Nvidia and Stanford show 3D GANs that can generate even better synthetic images and, for the first time, 3D reconstructions.
Used for deepfakes, among other things, Generative Adversarial Networks now generate photorealistic images of people, animals, mountain ranges, beaches, or food. One of the most powerful systems comes from Nvidia and is called StyleGAN. However, this system and similar AI models can't generate 3D representations on current hardware.
Such 3D representations have two advantages: they help generate multiple images of a synthetic person from different angles and can also serve as the basis for a 3D model of the person.
This is because, in traditional 2D GANs, images from different angles of the same synthetic person often show changes in the representation: sometimes an ear is different, a corner of the mouth is distorted, or the eye area looks different.
Nvidia's latest StyleGAN variant StyleGAN3 achieved higher stability but is still far away from a natural result. The network doesn't store 3D information and therefore can't keep the display stable from multiple viewing angles.
Three layers instead of NeRFs and voxels
In contrast, other methods such as Google's Neural Radiance Fields (NeRFs) can learn 3D representations and subsequently generate new viewpoints with high stability in the representation.
For that, NeRFs rely on neural networks, in which an implicit 3D representation of the learned object is formed during training. The counter design to the learned implicit representation is the explicit representation of a voxel grid.
Both methods have advantages and disadvantages: Viewpoint queries to voxel grids are processed quickly; for NeRFs, these take up to several hours, depending on the architecture. Voxel grids, on the other hand, are very memory-hungry at high resolutions, while NeRFs are memory-efficient due to their implicit 3D representation as a function.

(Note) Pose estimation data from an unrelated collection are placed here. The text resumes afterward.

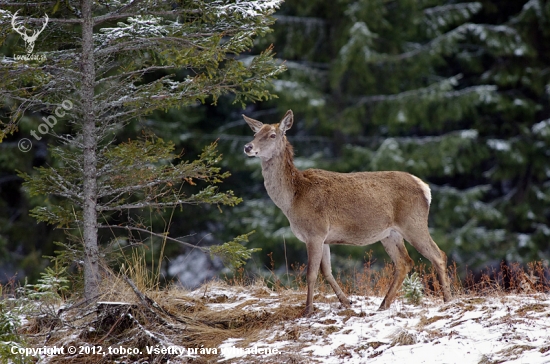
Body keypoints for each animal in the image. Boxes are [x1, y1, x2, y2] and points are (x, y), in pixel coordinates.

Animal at [245, 110, 452, 316]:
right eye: (255, 133)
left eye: (272, 135)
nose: (248, 146)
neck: (292, 199)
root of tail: (425, 188)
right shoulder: (324, 238)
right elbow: (327, 272)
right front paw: (346, 302)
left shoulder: (315, 232)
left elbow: (311, 274)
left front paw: (308, 310)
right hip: (389, 233)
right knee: (404, 262)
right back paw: (383, 305)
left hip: (413, 223)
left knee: (438, 255)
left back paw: (447, 300)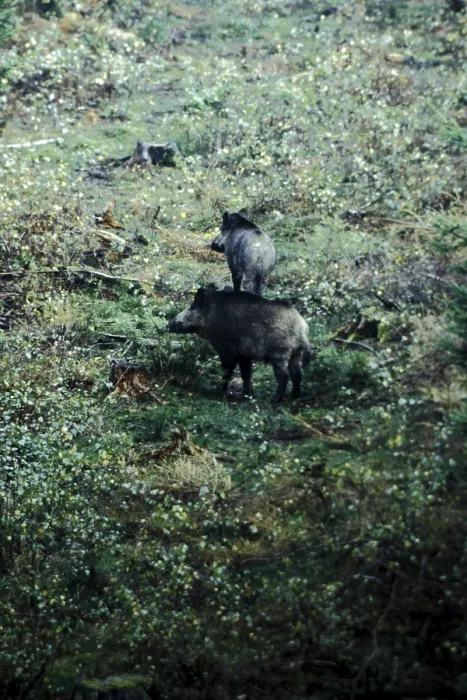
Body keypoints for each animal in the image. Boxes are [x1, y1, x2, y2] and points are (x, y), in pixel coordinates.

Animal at [166, 288, 312, 401]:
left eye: (192, 306)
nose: (166, 326)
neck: (211, 315)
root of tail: (301, 328)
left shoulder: (226, 350)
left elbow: (228, 371)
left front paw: (219, 391)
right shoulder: (244, 355)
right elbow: (245, 373)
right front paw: (248, 395)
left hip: (280, 353)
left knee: (284, 375)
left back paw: (275, 399)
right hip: (296, 353)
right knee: (297, 373)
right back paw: (293, 396)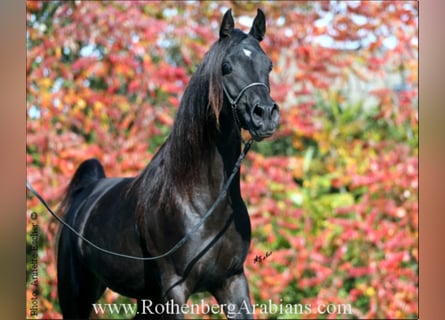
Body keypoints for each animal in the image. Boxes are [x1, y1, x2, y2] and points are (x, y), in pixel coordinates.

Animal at [55, 8, 278, 318]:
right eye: (227, 66)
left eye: (268, 65)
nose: (265, 115)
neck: (200, 200)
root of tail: (88, 191)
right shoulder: (174, 289)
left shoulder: (232, 282)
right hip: (76, 296)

Researchers at Stanford University and Nvidia are now demonstrating a hybrid approach (Efficient Geometry-aware 3D Generative Adversarial Networks, EG3D) that combines explicit and implicit representations, making it fast and scaling efficiently with resolution.
Nvidia's 3D GAN EG3D needs only one image
The team relies on a three-plane 3D representation rather than a full voxel grid. The three-plane module is connected behind a StyleGAN2 generator mesh and stores the generator's output.

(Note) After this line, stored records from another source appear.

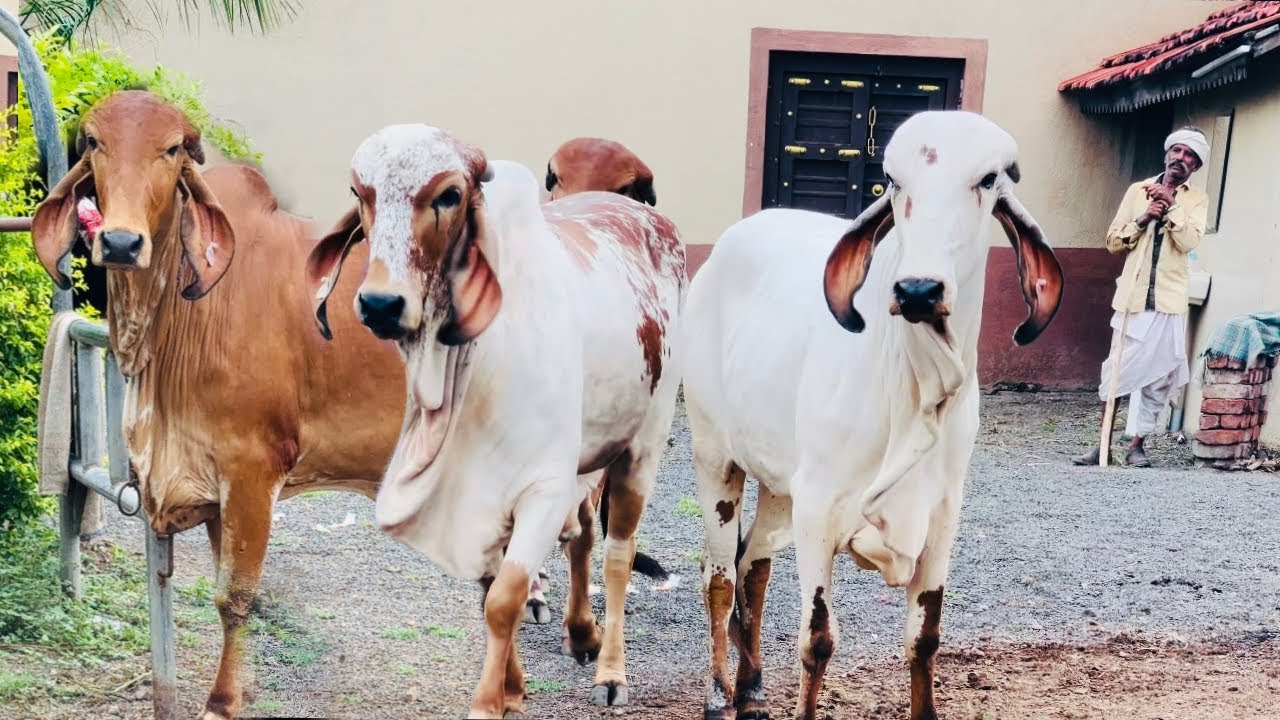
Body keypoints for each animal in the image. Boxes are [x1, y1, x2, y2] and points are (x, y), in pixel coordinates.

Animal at [30, 90, 409, 720]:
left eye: (172, 149)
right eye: (94, 142)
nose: (121, 243)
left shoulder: (252, 470)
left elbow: (235, 596)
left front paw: (223, 701)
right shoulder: (210, 481)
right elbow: (221, 581)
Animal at [305, 123, 686, 717]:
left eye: (450, 194)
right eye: (358, 192)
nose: (381, 304)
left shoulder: (543, 488)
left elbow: (504, 597)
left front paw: (489, 701)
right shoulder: (479, 496)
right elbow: (490, 588)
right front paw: (512, 686)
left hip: (643, 445)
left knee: (617, 556)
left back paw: (610, 670)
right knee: (583, 536)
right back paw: (582, 632)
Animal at [678, 111, 1063, 719]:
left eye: (988, 180)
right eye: (895, 182)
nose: (919, 290)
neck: (914, 396)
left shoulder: (940, 520)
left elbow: (924, 639)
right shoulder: (817, 513)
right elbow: (817, 641)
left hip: (779, 484)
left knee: (753, 568)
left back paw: (753, 688)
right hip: (715, 456)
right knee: (719, 577)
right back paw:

A neural renderer decodes the stored information and passes it to a super-resolution module. This scales the 128 by 128 pixel small image to 512 by 512 pixels. The images also contain the depth information represented in the three layers.
The result is a 3D GAN that can generate consistent images of, say, a person from different angles and a 3D model. EG3D can also generate a matching 3D reconstruction from a single image. In the examples shown, the quality of the results exceeds that of other GANs and even other methods such as NeRFs.
The researchers point to limitations with fine details such as individual teeth and plan to improve their AI there. They also say it's possible to swap out individual modules and retool the system to generate targeted images via text, for example.
Finally, the team warns of potential misuse of EG3D: 3D reconstruction based on a single image could potentially be used for deepfakes. More information and examples are available on the EG3D project page.